Source impedance? HUUUUUGE.

Now you wait until I introduce my top secret project, LSD's (Light Sucking Diodes)  :-DD

schmitt trigger:
Thanks for posting.

Some times when I'm bored and don't know exactly what to watch, I also look for outlandish YouTube videos.

Between "free energy", "flat earth" and "moon landing hoaxes", there is an almost limitless amount of entertainment.

WARNING: watching too many of these videos is hazardous for your health, permanent brain loss and erectile dysfunction may occur. Youngsters younger than 18 years old must be accompanied by an adult. Pregnant women should talk to their doctors before watching these videos. NSFW content.

IanMacdonald:
Moat of these scams rely on the fact that the public mostly have no idea how to measure the quantities involved. Thus, the scammer takes a tiny (but real) quantity and makes impossible claims for what it can do.
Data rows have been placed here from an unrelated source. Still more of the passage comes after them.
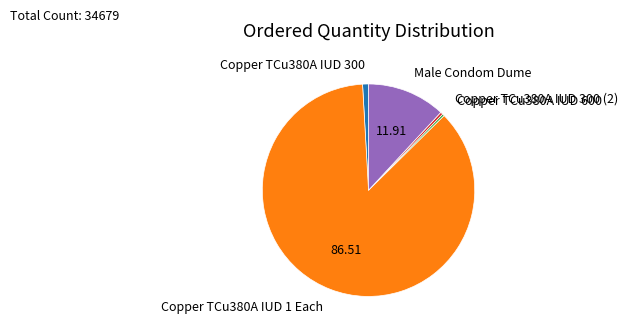

Which has a higher value, Copper TCu380A IUD 1 Each or Copper TCu380A IUD 300?

Copper TCu380A IUD 1 Each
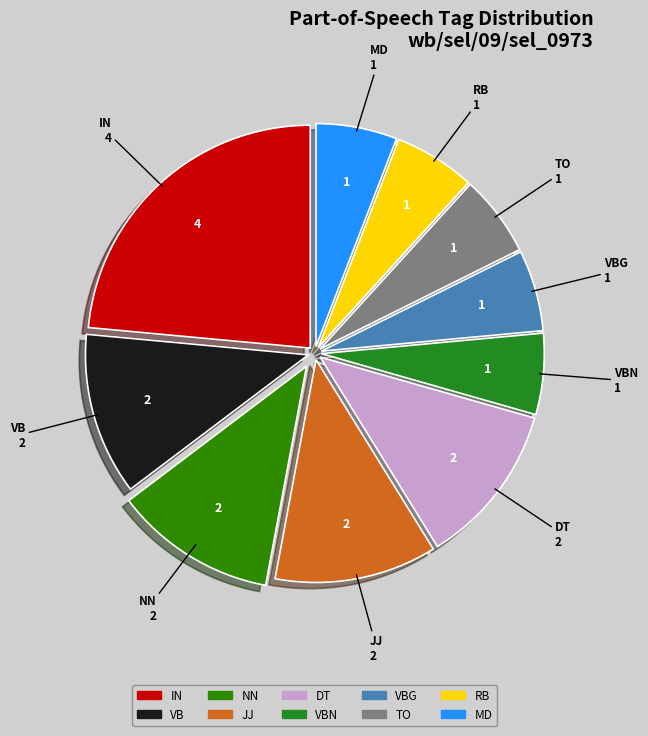

Is the sum of MD and VB greater than half?

No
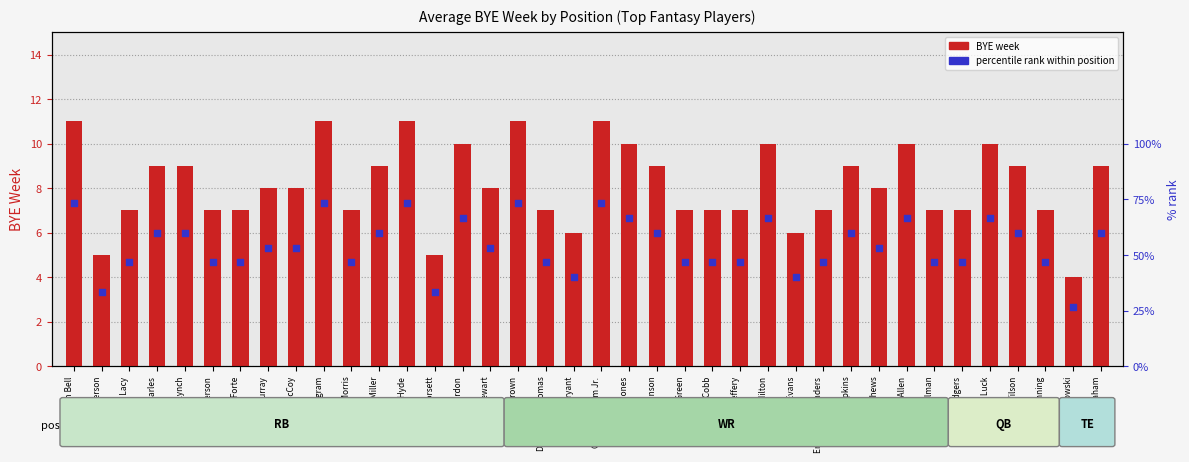

Which series contains the highest Y value?

percentile rank within position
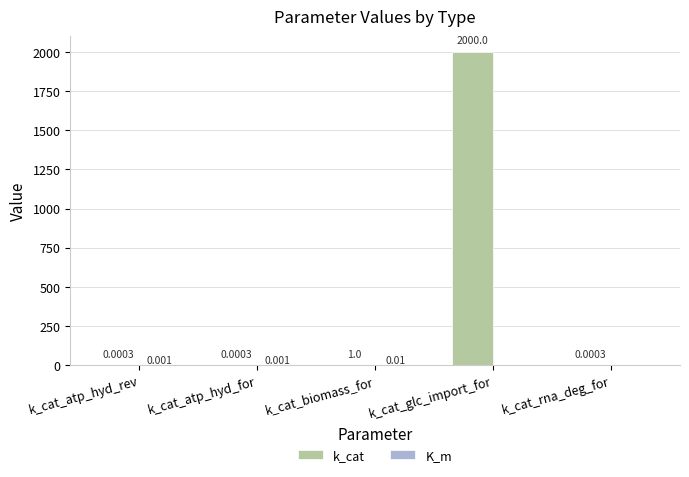

What is the spread (max minus min) of values at k_cat_biomass_for?

1.0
I would include most of the climate change 'science' in that category. Carbon dioxide is indeed a greenhouse gas, that much is true, but when you see how little effect it actually has compared to other factors, you see that the alarmist claims are nonsense. It's not as if the equations which determine its action were in any way obscure either. They are well established and easy to apply. The alarmists rely on the fact that most people have not the slightest clue how to do so, and therefore have to take their word for it that the planet is about to explode.

The IPCC counter this by claiming that 'positive feedbacks' increase its effect, but anyone who's worked in electronics knows that it is hard to achieve stable amplification by positive feedback. That's in a circuit with a regulated PSU. Imagine doing so in the Earth's weather systems. Plausible? Nope.

The same thing applies to peripheral claims like sea level rise and ocean acidification. Sea level is indeed rising. However, the amount is something like 3mm  per year, whereas twice daily tides are up to a thousand times larger. Moreover, it's been going on for longer than human industrialization anyway.

Meanwhile the oceans are not acid but alkaliine, and the reduction in alkalinity is about 0.11 of a pH unit. pH works to a log10 scale, and anyone who's tried doing a titration in a chem lab knows how incredibly small a change that is, when near to neutral.

In the land of the numerically challenged, the man with the nixie-tube calculator is king.
The rest just have to believe what they are told to believe.

donotdespisethesnake:

--- Quote from: IanMacdonald on October 22, 2017, 10:32:14 am ---In the land of the numerically challenged, the man with the nixie-tube calculator is king.

--- End quote ---

And the Irony of Year Award goes to ... climate change denier   :-DD

I think I am going to frame that one!